Let’s say I want to do an SSA pass, and I’m rewriting “a = a + 1” to “b = a + 1”. I want to record a Fact that “a maps to b” going forward. I’m not sure I see how to accomplish that in Hoopl, since the rewrite function would destroy any record of “a = …” having existed, so the transfer function can’t observe that the mapping exists.

I feel like my example is an abuse of Hoopl, but I’m not certain how so. Perhaps it’s that Hoopl allows you to express simple facts about “what the code is right now” and not “how the code came to be this way”. Then a question from a different angle… is an SSA conversion possible using Hoopl?

2. Edward Z. Yang says:

No. But the first technical problem you describe can be overcome.

You’re not allowed to rewrite a = a + 1 to b = a + 1, because that’s not a semantics preserving transformation! In particular, if I stopped right after doing that rewrite (which Hoopl is allowed to do, via the fuel mechanism), we’d have a broken program. Not good.

So, you would need to do is rewrite a = a + 1 to temp = a + 1; a = temp; b = temp, and record that b has the same value as a. Then you can rewrite subsequent accesses to a as b, and subsequent writes accordingly. Then, you do another pass to eliminate dead assignments. If that’s not clear enough, I can hack up an example pass to demonstrate (it doesn’t help that I haven’t finished this series yet :-)

But there is an important problem with trying to do SSA in Hoopl: we don’t have phi nodes! So, if you tried running this analysis on a program with a loop, we would infinitely rewrite in an attempt to get single assignment, and failing. We’ve also failed our “finite lattice” requirement, since we can generate fresh labels while we’re doing rewriting. With some fiddling we might be able to work around this, but I don’t see an obvious way of doing it that is particularly Hoopl-ish.

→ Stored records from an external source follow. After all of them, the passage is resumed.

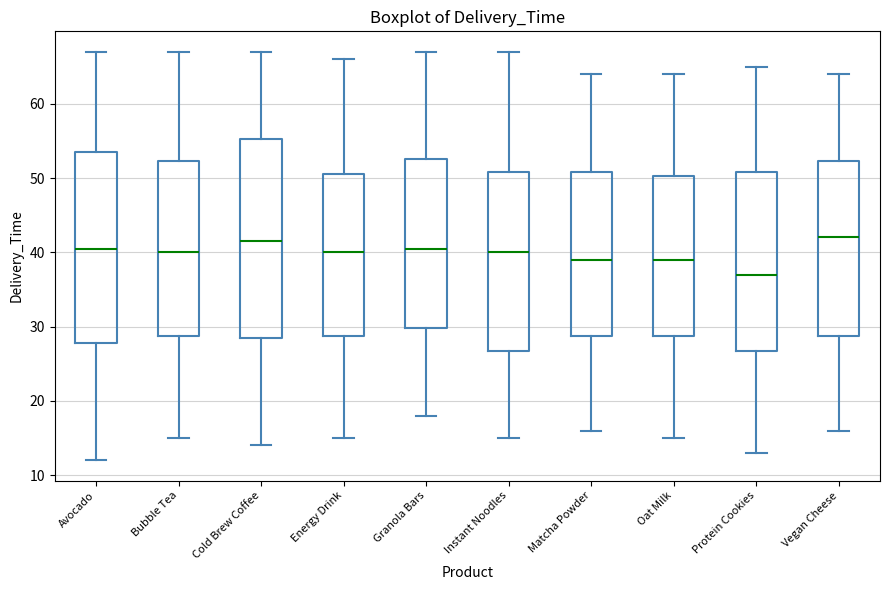

Reading left to right, transcribe this box plot: for each box, give where its median line is, the range the box spans, and where its two whiskers end, as read against the y-axis. The values are not printed on the chart, so give them approximately, as read against the axis.

Avocado: median 41, box 28 to 54, whiskers 12 to 67
Bubble Tea: median 40, box 29 to 52, whiskers 15 to 67
Cold Brew Coffee: median 42, box 29 to 55, whiskers 14 to 67
Energy Drink: median 40, box 29 to 51, whiskers 15 to 66
Granola Bars: median 41, box 30 to 53, whiskers 18 to 67
Instant Noodles: median 40, box 27 to 51, whiskers 15 to 67
Matcha Powder: median 39, box 29 to 51, whiskers 16 to 64
Oat Milk: median 39, box 29 to 50, whiskers 15 to 64
Protein Cookies: median 37, box 27 to 51, whiskers 13 to 65
Vegan Cheese: median 42, box 29 to 52, whiskers 16 to 64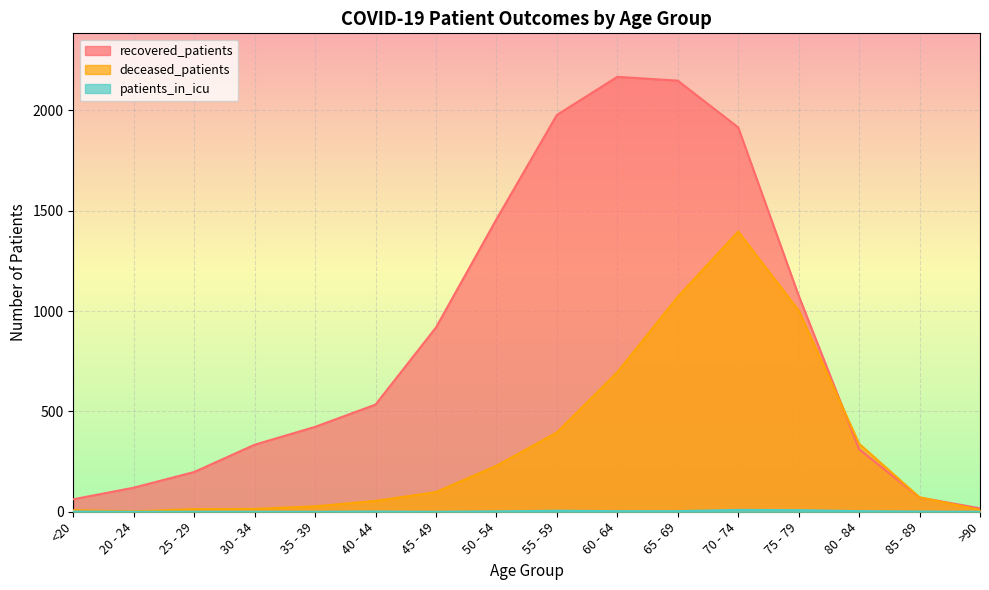

Reading left to right, transcribe all the data shown in this chart.

recovered_patients: <20=62	20 - 24=120	25 - 29=198	30 - 34=334	35 - 39=423	40 - 44=534	45 - 49=918	50 - 54=1457	55 - 59=1977	60 - 64=2167	65 - 69=2148	70 - 74=1915	75 - 79=1077	80 - 84=312	85 - 89=71	>90=17
deceased_patients: <20=8	20 - 24=2	25 - 29=13	30 - 34=14	35 - 39=27	40 - 44=54	45 - 49=98	50 - 54=229	55 - 59=395	60 - 64=695	65 - 69=1071	70 - 74=1396	75 - 79=1003	80 - 84=339	85 - 89=72	>90=9
patients_in_icu: <20=1	20 - 24=0	25 - 29=0	30 - 34=0	35 - 39=0	40 - 44=1	45 - 49=0	50 - 54=2	55 - 59=5	60 - 64=3	65 - 69=3	70 - 74=9	75 - 79=8	80 - 84=3	85 - 89=1	>90=0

Is SSA desirable in Hoopl? My inclination is to say no: since Hoopl does fixpoint analysis for loops, we can usually write our analyses while being blithely unaware of single assignment: the fixpoint analysis will get us where we want. In this respect, Hoopl offers an *alternative* to SSA style, in that it makes tractable analyses that would have previously been very annoying without the single-assignment assumption.

3. Michael says:

That makes perfect sense. Thank you.